* [Provided records]
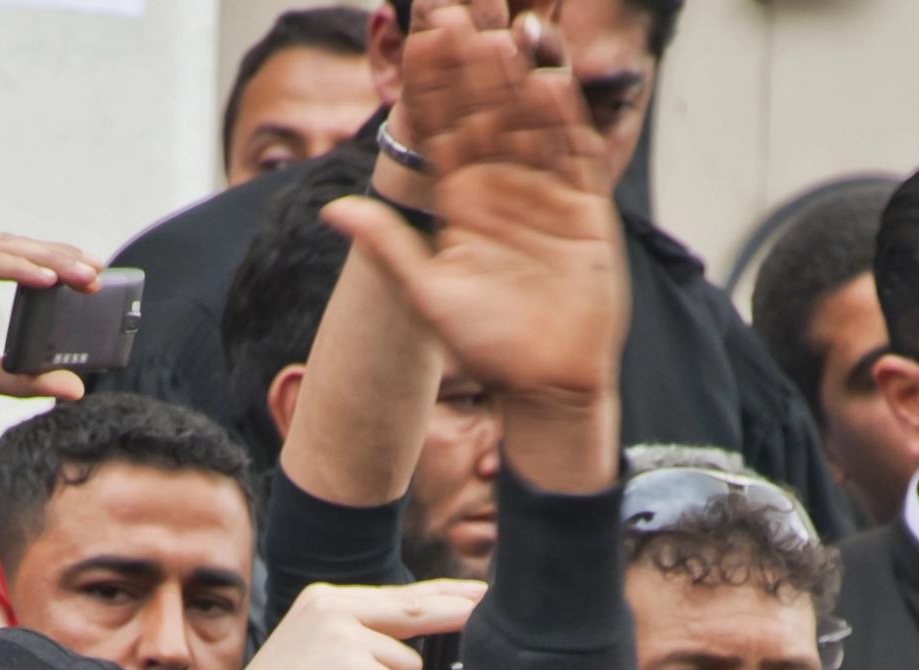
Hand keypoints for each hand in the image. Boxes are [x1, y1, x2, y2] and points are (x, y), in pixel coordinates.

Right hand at [0, 226, 105, 452]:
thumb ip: (20, 376)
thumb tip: (75, 389)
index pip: (10, 258)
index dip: (53, 265)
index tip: (93, 278)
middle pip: (11, 249)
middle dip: (59, 261)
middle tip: (99, 275)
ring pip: (0, 250)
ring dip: (46, 262)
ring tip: (84, 277)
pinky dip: (15, 269)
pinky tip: (47, 280)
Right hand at [203, 580, 478, 669]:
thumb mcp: (327, 665)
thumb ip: (376, 657)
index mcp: (327, 601)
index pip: (400, 594)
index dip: (444, 594)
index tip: (478, 593)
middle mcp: (337, 608)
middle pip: (418, 612)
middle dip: (457, 617)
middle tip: (486, 610)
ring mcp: (347, 637)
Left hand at [324, 6, 624, 413]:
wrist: (548, 385)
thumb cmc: (487, 346)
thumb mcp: (427, 294)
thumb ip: (386, 247)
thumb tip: (331, 210)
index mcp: (460, 199)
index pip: (442, 128)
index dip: (432, 85)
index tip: (419, 38)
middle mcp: (502, 186)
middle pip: (486, 112)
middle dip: (472, 66)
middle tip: (456, 14)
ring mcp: (546, 192)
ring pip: (529, 122)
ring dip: (516, 80)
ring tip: (501, 32)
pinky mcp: (586, 208)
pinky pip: (573, 152)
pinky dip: (563, 117)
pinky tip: (548, 77)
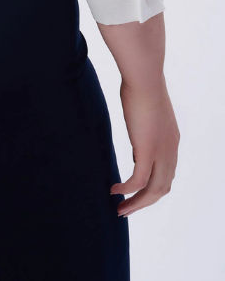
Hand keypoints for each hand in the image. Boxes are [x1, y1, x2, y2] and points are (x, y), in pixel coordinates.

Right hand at [111, 76, 179, 217]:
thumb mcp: (145, 109)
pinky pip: (138, 181)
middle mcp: (170, 151)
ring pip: (152, 191)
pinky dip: (127, 190)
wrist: (145, 77)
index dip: (152, 187)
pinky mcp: (147, 151)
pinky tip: (114, 190)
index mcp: (171, 141)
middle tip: (126, 209)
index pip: (166, 174)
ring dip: (136, 203)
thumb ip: (143, 123)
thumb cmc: (141, 84)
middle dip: (144, 202)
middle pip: (161, 189)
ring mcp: (161, 152)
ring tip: (120, 209)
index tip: (134, 192)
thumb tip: (137, 127)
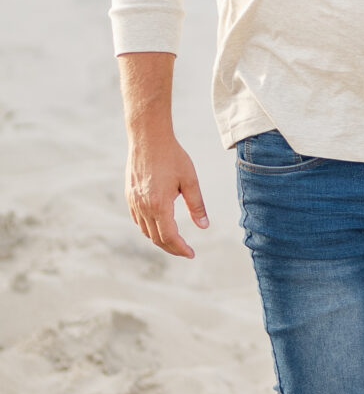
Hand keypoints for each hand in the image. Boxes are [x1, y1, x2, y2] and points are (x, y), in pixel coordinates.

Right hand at [127, 133, 208, 257]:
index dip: (181, 248)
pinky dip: (148, 228)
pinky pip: (137, 220)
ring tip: (175, 241)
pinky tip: (159, 226)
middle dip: (172, 248)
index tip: (191, 254)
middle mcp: (143, 207)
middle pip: (156, 238)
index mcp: (159, 205)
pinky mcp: (129, 196)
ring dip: (159, 239)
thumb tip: (204, 226)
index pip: (169, 237)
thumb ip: (197, 205)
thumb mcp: (190, 181)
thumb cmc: (172, 157)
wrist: (148, 138)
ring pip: (145, 231)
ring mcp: (133, 202)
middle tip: (186, 251)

* [What is expected] Please return exactly the lines from the one containing "middle pip: (156, 238)" through the end of the entries above, adding no other line.

* [Response for this exercise]
middle pip: (156, 238)
index mcp: (159, 205)
pinky mcp: (129, 196)
ring dip: (159, 239)
thumb tip: (204, 226)
index pip: (169, 237)
thumb ip: (197, 205)
thumb mcp: (190, 181)
thumb cmc: (172, 157)
wrist: (148, 138)
ring pip: (145, 231)
ring mcp: (133, 202)
middle tip: (186, 251)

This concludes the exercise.